Dates UTC + offset is non meaningful...?
Jason Harris
jason at jasonfharris.com
Mon Nov 15 11:05:59 CST 2010
On Nov 15, 2010, at 3:38 PM, Matt Mackall wrote:
> On Mon, 2010-11-15 at 12:25 +0100, Jason Harris wrote:
>> Hi All,
>>
>> I just want to check if I am missing groking something about the dates mercurial is reporting.
>>
>> In looking at the hg documentation on date times and times it says:
>>
>> hgdate Date. Returns the date as a pair of numbers: "1157407993 25200"
>> (Unix timestamp, timezone offset).
>>
>> But what is the timezone offset for?
>
> Ever get an email? Mine looks like this:
Nope I have never in my life received an email... Not once... Not even this one...
> From: Jason Harris <jason at jasonfharris.com>
> To: Mercurial Devel <mercurial-devel at selenic.com>
> Subject: Dates UTC + offset is non meaningful...?
> Date: Mon, 15 Nov 2010 12:25:05 +0100
>
> My email client tells me that you sent your email about lunch time
> wherever it is that you are, which tells me more than 5am my time.
> For instance, it tells me I'm not likely to get a response at 6pm my
> time.
>
> The above timestamp is (local time, offset from UTC)
Yeah... the question was not about isodate format which is normally something like
YYYY-MM-DD hh:mm:ss + offset. Its clear one needs the offset here since my 2pm
here is different than your 2pm in the states. Thats why isodates have an offset. All well and good.
> vs Mercurial's (UTC
> time, offset from UTC), which means doing absolute comparisons is
> slightly easier with Mercurial.
But thats just it, what does UTC_time + offset_from_UTC time mean? I had originally
added them together and this is what caused my bug. What purpose does the offset_from_UTC serve?

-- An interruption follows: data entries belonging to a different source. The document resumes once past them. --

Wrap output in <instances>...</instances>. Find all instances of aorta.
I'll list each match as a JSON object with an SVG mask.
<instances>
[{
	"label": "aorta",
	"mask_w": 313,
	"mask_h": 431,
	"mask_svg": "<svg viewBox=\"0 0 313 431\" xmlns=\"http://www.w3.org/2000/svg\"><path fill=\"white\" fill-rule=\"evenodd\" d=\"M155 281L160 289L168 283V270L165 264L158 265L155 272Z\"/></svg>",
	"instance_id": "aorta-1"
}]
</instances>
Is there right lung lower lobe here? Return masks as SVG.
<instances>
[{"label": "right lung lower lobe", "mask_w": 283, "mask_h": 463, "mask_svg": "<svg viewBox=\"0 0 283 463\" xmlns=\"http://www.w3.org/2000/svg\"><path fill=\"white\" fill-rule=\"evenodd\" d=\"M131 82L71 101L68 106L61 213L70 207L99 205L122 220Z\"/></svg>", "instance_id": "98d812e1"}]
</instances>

Ie if I log into a machine in the states and execute:
[jasonh at usmachine ~] > date +%s
1289840215
[jasonh at usmachine ~] > date
Mon Nov 15 10:57:06 CST 2010
But if I do the same on my local machine here I get:
[Bolt:~] ⌘ date +%s
1289840215
[Bolt:~] ⌘ date
Mon Nov 15 17:57:03 CET 2010
Ie that time 1289840215 fixes the time in the whole world. One didn't need to know
its 10:57 with respect to CST, or 10:57 with respect to CET, etc.
Thus again. What purpose does UTC + offset_from_UTC serve?
Ie couldn't the output of:
hg log --template "{rev} : {date}\n"
16 : 1289811657.0-3600
15 : 1289780610.0-3600
12 : 1278270662.0-7200
10 : 1274539942.0-7200
9 : 1267843485.0-3600
...
equivalently be:
16 : 1289811657.0
15 : 1289780610.0
12 : 1278270662.0
10 : 1274539942.0
9 : 1267843485.0
What purpose does the -3600, -7200 serve in the above?